#### [STUDY TEXT]
--
Supplementary Figure 4 Integrated kinetics of gene expression, compartmentalization and chromatin state.

(a) Dynamics of average gene expression versus PC1 (left) and H3K4Me2 levels versus PC1 (right) for all 20 individual switching clusters (see Fig.2g). Arrows indicate time points were the correlation between either expression or H3K4Me2 and PC1 is lost. Sample sizes are shown in panel b. (b) Summarized gene ontology (GO) annotation of the 20 switching clusters grouped by switching type and with relationship class (gene expression versus PC1; concom. = concomitant) indicated. Error bars in all plots denote SEM.

Supplementary Figure 5 TAD dynamics during reprogramming.

(a) Number of TAD borders identified per timepoint for each biological replicate. (b) TAD border reproducibility between replicates as measured by the Jaccard index. (c) Average enrichment of Ctcf and transcription start sites (TSS) at borders (compared to their genome-wide distribution, n = 3100) in two replicate datasets for B cells and PSCs (*P<2.2e-16, Wilcoxon rank-sum test). (d) In-situ Hi-C contact maps (50kb resolution) centered on TAD border 999, which is progressively lost during reprogramming. Black arrows indicate position of TAD border calls per timepoint. Bar graphs on the right shown insulation score (I-score) values for both independent biological replicates. (e) Number of TAD borders reproducibly called per timepoint. Invariant borders were present at all timepoints; variable borders were lost/acquired during reprogramming. (f) Boxplots showing TAD size distributions (n = 3100) during reprogramming. (g) Genome browser view of the Sox2 locus (2.2 Mb region, centered on Sox2) with H3K4Me2 (red) and Ctcf binding (dark grey, peaks indicated by black rectangles) dynamics indicated below. Sox2 gene location is indicated in blue on top, superenhancer (SE) position in red and neighboring genes as black rectangles. (h) Boxplots showing gene expression (RPKM) dynamics for border regions that were acquired (‘gained’, top) or decommissioned (‘lost’, bottom) during reprogramming. Borders were further grouped according to the timepoint they appeared/disappeared. Very few borders are lost at the Bα and D2 stages, resulting in <5 genes available for downstream analysis and we therefore omitted these analyses. (i) Proportion of borders where gene expression is on average upregulated, downregulated or not changed. Borders were separated based on whether they were gained or lost during reprogramming. (j) Gene expression dynamics at transcriptionally modulated border regions (divided in up or downregulated groups per timepoint) gained or lost during reprogramming (#P<0.1, *P<0.05 versus B cells; unpaired two-tailed t-test).
--
#### [WORK ITEM]
Write out the figure legends above word for word, from "(a) Dynamics of" to "dynamics during reprogramming.".

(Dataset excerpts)
--
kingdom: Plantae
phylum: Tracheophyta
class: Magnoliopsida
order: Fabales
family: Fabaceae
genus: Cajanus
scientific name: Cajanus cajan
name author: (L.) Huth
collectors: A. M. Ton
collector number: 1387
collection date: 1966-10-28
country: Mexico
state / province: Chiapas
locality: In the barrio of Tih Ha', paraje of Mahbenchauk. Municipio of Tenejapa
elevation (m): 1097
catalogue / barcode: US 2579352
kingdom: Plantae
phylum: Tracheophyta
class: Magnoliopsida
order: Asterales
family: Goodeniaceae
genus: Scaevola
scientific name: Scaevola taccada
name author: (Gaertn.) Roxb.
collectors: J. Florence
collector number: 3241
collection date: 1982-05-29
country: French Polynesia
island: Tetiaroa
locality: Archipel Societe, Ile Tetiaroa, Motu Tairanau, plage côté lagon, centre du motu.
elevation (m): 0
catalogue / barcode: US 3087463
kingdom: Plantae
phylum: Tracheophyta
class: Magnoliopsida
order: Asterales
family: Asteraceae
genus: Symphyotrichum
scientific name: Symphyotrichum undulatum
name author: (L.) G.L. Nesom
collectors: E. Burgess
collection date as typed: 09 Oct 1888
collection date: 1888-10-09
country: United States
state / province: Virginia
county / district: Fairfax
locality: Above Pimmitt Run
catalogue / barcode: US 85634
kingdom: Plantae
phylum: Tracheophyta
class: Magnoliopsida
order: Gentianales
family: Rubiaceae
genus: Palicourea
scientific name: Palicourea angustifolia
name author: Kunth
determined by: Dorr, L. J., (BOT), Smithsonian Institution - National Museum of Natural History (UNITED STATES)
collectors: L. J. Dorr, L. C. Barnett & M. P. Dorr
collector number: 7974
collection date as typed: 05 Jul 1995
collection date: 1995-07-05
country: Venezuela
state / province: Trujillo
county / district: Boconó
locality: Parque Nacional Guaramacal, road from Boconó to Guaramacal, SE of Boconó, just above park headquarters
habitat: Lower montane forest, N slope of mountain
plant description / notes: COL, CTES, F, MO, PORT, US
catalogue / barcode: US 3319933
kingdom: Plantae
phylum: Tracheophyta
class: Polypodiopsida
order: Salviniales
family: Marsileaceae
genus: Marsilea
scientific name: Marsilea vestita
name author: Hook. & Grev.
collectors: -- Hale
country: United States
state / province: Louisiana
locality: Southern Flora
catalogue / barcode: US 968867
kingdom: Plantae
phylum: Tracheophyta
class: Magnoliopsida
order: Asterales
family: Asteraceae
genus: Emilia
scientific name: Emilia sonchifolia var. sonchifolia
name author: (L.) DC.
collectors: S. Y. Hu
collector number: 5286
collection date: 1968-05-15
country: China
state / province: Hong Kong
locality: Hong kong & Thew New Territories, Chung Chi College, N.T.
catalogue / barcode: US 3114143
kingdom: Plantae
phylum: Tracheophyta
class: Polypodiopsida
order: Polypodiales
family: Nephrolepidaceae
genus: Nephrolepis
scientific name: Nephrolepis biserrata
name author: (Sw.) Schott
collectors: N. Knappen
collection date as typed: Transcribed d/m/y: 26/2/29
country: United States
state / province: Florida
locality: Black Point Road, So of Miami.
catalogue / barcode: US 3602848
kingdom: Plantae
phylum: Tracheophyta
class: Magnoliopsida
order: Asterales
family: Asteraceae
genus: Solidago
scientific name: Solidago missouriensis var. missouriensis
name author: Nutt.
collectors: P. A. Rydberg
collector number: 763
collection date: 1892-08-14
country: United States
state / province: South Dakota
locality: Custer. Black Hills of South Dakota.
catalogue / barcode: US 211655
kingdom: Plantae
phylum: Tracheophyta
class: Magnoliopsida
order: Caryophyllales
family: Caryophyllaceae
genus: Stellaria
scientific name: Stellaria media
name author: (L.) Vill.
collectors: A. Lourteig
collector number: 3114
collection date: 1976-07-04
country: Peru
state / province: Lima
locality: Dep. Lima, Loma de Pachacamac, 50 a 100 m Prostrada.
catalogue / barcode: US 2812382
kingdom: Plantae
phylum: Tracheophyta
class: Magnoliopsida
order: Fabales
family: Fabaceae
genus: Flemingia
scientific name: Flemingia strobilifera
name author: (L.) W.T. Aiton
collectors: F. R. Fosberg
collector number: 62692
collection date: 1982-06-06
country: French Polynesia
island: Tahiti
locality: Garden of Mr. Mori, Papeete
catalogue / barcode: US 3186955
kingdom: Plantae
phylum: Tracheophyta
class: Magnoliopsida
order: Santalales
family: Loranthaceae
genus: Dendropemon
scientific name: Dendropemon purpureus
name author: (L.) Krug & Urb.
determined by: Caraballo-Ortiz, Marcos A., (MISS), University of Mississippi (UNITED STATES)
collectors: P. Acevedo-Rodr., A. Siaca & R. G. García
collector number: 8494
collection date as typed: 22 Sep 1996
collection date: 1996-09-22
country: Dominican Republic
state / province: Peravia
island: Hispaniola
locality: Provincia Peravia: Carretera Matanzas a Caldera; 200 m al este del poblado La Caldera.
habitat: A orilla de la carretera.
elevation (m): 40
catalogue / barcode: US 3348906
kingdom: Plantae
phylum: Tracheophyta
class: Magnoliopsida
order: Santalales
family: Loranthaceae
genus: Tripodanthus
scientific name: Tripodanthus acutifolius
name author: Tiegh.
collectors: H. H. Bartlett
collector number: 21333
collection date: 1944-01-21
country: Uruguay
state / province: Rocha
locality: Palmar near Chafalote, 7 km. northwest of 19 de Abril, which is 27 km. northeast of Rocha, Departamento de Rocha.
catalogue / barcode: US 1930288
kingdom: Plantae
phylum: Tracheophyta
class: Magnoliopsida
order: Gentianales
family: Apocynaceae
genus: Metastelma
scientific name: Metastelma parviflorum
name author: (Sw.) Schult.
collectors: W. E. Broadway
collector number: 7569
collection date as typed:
--
#### [EXERCISE RESULT]
(a) Dynamics of average gene expression versus PC1 (left) and H3K4Me2 levels versus PC1 (right) for all 20 individual switching clusters (see Fig.2g). Arrows indicate time points were the correlation between either expression or H3K4Me2 and PC1 is lost. Sample sizes are shown in panel b. (b) Summarized gene ontology (GO) annotation of the 20 switching clusters grouped by switching type and with relationship class (gene expression versus PC1; concom. = concomitant) indicated. Error bars in all plots denote SEM.

Supplementary Figure 5 TAD dynamics during reprogramming.